Under fire, nurses are being used to manage non-ICU departments
Under fire, nurses are being used to manage non-ICU departments
Stressed managers now supervise areas outside their expertise
Frontline management responsibilities for nurses are multiplying as acute-care hospitals squeeze more value out of their resources. Meanwhile, nurse managers, especially those in critical care, are feeling the brunt of the overload.
Experienced managers are being asked by hospitals to assume authority over multiple acute-care departments, including many units that fall outside the conventional purview of critical care, nurses say.
According to critics, veteran managers are being asked to run emergency departments and trauma centers, as well as overseeing outpatient clinics and physicians’ offices. If your workload has multiplied in recent months or years, it may not be a function of your unique managerial skills but more a matter of economic necessity, they add.
"To be sure, hospitals are consolidating departments and placing multiple units under one frontline management authority," says Sharon Lau, a health care consultant with Medical Management Planning in Los Angeles.

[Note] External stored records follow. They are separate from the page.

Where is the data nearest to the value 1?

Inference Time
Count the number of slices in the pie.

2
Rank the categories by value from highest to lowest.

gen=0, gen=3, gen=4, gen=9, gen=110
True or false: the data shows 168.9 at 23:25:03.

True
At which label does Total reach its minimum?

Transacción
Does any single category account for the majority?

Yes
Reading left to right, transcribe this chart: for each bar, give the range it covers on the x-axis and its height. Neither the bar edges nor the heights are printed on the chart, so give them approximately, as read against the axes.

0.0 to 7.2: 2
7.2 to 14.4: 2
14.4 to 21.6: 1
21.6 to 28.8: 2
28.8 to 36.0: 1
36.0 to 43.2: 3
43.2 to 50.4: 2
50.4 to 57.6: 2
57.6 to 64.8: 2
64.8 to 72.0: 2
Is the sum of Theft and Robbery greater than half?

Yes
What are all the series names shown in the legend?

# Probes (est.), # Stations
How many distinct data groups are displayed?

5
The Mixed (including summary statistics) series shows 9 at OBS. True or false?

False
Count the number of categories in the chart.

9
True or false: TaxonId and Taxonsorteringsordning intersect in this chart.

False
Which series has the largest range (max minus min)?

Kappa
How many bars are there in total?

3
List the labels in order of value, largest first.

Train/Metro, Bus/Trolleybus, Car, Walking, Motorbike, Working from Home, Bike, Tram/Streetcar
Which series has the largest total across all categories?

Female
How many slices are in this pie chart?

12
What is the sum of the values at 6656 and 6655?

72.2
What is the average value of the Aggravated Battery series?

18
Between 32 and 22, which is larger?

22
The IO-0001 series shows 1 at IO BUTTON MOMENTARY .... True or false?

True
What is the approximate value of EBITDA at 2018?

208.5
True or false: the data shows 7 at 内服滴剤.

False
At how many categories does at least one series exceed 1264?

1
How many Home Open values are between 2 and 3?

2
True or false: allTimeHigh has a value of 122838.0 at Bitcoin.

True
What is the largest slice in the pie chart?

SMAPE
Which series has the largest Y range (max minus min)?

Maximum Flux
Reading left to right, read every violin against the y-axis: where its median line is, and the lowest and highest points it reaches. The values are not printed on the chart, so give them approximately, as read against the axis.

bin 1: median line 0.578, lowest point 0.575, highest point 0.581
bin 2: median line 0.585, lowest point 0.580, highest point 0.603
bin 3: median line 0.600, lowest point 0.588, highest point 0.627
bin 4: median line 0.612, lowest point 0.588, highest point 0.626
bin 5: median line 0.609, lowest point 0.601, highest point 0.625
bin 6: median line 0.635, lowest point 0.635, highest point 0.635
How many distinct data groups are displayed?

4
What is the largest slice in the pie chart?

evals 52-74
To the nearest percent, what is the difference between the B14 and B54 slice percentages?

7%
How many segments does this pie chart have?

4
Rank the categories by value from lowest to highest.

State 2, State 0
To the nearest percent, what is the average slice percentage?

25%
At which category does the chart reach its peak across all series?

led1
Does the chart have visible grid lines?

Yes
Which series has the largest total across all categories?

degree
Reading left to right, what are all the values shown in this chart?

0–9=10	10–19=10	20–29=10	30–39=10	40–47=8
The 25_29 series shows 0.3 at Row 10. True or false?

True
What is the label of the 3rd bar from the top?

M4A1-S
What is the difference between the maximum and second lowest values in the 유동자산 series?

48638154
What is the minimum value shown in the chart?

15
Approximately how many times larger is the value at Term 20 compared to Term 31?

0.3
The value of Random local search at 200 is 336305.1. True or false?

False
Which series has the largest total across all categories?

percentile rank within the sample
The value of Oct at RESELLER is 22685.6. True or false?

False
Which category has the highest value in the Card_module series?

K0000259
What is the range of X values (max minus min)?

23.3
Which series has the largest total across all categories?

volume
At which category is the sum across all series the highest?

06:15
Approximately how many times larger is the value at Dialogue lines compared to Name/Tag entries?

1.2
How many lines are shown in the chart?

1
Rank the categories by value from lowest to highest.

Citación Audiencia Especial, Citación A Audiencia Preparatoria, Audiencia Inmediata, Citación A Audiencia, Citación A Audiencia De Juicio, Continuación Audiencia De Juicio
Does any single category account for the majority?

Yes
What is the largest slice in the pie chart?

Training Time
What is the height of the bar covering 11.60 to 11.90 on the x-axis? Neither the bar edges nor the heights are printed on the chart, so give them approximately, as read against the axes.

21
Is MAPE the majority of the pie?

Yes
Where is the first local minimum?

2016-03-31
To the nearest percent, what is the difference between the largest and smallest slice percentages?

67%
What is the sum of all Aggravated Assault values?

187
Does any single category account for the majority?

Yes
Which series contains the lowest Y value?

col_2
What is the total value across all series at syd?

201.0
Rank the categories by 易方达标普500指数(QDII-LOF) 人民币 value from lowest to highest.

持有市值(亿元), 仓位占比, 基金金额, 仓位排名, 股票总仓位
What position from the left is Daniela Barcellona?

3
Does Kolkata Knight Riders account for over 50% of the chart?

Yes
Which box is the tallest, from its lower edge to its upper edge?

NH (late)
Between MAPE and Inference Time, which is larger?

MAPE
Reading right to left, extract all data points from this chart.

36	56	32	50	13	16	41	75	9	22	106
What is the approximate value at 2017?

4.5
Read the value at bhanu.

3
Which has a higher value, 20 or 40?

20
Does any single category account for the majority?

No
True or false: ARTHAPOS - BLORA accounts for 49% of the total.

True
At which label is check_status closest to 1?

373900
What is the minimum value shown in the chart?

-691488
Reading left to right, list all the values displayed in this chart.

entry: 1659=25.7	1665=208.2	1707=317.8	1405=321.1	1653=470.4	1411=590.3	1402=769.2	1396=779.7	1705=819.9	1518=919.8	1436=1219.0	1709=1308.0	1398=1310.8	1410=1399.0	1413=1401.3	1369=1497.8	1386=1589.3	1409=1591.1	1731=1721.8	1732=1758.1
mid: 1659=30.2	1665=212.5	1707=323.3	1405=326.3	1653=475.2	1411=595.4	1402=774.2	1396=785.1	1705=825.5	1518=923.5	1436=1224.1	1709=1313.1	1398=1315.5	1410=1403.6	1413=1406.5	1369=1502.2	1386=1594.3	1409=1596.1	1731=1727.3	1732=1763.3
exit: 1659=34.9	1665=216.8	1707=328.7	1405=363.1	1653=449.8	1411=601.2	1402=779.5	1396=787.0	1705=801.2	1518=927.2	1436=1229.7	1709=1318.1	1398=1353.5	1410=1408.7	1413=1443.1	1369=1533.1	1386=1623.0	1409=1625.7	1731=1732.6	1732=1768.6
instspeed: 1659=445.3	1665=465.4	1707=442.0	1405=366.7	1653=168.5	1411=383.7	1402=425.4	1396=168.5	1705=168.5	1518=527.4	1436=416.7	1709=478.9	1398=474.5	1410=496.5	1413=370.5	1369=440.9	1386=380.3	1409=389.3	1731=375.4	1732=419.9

Administrators are cutting out layers of management bureaucracy while multiplying the authority of floor-level individuals, Lau says. And the trend has been hitting all hospitals with increasing rapidity.
The process has been ongoing for several years. But the difference now is that managers are being asked to run as many as three to four separate departments simultaneously.
Critical care experience an asset
Critical care nurses are especially high in demand, and the units they are often asked to run are as diverse as ambulatory surgery and home care programs.
The reason: Due to the scope and intensity of their patient-care backgrounds, experienced critical care managers are viewed as highly qualified to run diverse, less-intensive medical departments, managers say.
The trend is expected to continue, and while it may open up new career tracks for experienced RNs, the additional workload could simply turn into a fast track to burnout, according to Peter Mitchell, RN, MS, patient care manager at St. Elizabeth’s Medical Center in Boston.
Mitchell oversees nursing duties for a seven-bed combined respiratory and medical ICU, as well as an outpatient-inpatient endoscopy center that routinely sees medical ICU patients. He also manages a 37-bed medical unit with a six-bed critical-care stepdown.
"These kinds of responsibilities are becoming common in nursing management," Mitchell says. "It’s all about saving money."
A response to managed care
Licensing and regulatory agencies have not yet entered the discussion over whether these tactics are necessarily good for either nurses or patients. However, consultants such as Lau see the trend simply as an extension of a decade-old practice of hospital systems’ integration in response to cost-cutting and managed care.
The Joint Commission on Accreditation of Healthcare Organizations in Oakbrook Terrace, IL, also has been mum on the subject. There are no provisions covering workload limits on nurse management in the organization’s Comprehensive Accreditation Manual for Hospitals, which covers most hospital operating standards. The chapter heading on nurse leadership touches on several management topics but not on workload limits.
Nevertheless, veteran ICU managers are concerned about the readiness of many nurses to tackle additional responsibilities when they’re already overextended in their present duties.
"There’s no hard evidence for this, but I’m not so sure it’s such a good thing for patients overall," Mitchell says.
Yet, nurse managers are likely to say they have trouble meeting short-term objectives and feel buried under tons of daily detail-work, according to managers contacted by Critical Care Management. (For tips on balancing a diverse workload, see article on p. 110.)
However, when these arrangements succeed, the team building and efficiency that result are generally good for the staff and hospital, Lau remarks.
Not sure trend is good for patients
Staff nurses say they have more direct contact with floor managers because they are perceived to have more authority in problem solving and a direct link to senior administration. The sense is that these managers have more clout, Lau adds.
But when the arrangements fail, it isn’t only one unit that suffers but several, says Mitchell.
"Sometimes we’re not the ones in control. The decision [of whether we run these additional units] may have already been made," says Debbie Keith, RN, a former critical care nurse who presently manages three noncritical care departments at St. Joseph Hospital in Augusta, GA.
Keith says that most critical care nurse managers are up to the task. But others, such as Myrna Mamaril, RN, MS, a nurse manager for three departments, including a post-anesthesia care unit, at St. Joseph Medical Center in Towson, MD, argue that candidates for the job must be carefully selected, extremely mature, and experienced.
"It isn’t something that just any nurse manager can walk into and do well," Mamaril adds.
Lack of training a concern
Lau is concerned that hospitals aren’t adequately training managers to handle the increased responsibilities. Most experienced managers don’t get formal in-hospital training to smoothly integrate additional departments, she says.
Whatever training they receive usually stems from their own initiative in attending continuing education or management seminars. "Hospitals haven’t done a good job in training managers for added responsibilities," Lau says.